ASSIGNMENT:
Your task is to gather the lines below that hold the string "Safe".

Stored data entries

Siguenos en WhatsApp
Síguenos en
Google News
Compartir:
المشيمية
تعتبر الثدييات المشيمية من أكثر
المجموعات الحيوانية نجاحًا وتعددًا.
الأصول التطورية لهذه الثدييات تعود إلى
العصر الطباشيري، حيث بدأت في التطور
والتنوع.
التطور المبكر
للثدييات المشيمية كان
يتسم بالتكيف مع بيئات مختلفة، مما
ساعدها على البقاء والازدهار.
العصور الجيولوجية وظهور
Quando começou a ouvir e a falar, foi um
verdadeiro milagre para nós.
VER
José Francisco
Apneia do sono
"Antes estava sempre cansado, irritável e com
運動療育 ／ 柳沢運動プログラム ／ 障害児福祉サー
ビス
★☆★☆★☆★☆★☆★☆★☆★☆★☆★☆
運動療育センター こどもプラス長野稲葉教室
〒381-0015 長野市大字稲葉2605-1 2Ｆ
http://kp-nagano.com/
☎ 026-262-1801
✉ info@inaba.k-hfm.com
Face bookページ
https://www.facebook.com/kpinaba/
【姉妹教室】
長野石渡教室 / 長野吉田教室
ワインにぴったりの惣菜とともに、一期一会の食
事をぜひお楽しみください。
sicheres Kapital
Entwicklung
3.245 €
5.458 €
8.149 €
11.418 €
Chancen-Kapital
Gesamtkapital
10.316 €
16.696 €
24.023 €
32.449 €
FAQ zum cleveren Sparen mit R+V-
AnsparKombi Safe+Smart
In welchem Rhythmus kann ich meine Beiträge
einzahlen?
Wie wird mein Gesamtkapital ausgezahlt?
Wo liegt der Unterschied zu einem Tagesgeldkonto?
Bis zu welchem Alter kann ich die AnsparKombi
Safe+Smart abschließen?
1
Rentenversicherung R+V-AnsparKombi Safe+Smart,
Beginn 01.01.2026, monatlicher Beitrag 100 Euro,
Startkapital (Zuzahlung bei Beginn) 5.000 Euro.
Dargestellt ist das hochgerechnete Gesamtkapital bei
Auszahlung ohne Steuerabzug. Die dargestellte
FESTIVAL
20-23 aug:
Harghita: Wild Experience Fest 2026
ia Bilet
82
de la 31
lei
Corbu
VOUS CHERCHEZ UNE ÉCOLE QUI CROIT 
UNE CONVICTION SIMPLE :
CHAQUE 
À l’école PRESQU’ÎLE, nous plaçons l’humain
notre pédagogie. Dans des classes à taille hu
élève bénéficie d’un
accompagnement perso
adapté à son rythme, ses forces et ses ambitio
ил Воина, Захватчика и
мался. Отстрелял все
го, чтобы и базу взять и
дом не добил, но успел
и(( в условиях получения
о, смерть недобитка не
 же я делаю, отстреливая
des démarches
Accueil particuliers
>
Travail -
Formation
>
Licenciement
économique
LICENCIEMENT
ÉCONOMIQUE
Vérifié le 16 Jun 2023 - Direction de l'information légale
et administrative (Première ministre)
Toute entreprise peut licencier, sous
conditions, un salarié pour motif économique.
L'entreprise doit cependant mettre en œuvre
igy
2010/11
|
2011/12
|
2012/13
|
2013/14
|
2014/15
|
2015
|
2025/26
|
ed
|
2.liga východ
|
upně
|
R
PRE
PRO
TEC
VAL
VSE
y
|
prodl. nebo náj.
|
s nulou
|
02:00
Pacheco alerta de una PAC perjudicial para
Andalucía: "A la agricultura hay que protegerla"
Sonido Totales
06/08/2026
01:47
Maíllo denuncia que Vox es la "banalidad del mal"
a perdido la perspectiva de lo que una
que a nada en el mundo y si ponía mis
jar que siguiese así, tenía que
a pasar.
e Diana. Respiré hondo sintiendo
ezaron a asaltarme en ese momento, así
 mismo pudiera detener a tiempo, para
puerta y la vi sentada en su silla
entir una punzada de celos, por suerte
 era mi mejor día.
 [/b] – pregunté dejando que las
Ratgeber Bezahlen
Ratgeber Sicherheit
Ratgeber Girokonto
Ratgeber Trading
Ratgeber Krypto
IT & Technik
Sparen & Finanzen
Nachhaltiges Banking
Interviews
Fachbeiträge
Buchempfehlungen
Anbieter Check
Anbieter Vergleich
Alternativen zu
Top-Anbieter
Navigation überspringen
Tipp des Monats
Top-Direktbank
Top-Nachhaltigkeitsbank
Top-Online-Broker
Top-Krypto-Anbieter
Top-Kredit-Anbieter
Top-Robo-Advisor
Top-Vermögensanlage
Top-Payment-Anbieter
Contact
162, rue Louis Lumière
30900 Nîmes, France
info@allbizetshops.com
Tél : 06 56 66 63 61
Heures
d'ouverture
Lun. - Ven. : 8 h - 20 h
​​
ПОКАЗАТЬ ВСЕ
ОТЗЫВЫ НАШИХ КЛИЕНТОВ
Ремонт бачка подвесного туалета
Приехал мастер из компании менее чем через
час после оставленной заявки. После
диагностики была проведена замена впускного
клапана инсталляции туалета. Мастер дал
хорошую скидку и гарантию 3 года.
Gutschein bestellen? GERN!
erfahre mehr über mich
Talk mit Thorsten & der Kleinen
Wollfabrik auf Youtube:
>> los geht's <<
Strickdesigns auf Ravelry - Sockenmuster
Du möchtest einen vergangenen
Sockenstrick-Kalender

RESPONSE BOX:
AnsparKombi Safe+Smart
Safe+Smart abschließen?
Rentenversicherung R+V-AnsparKombi Safe+Smart,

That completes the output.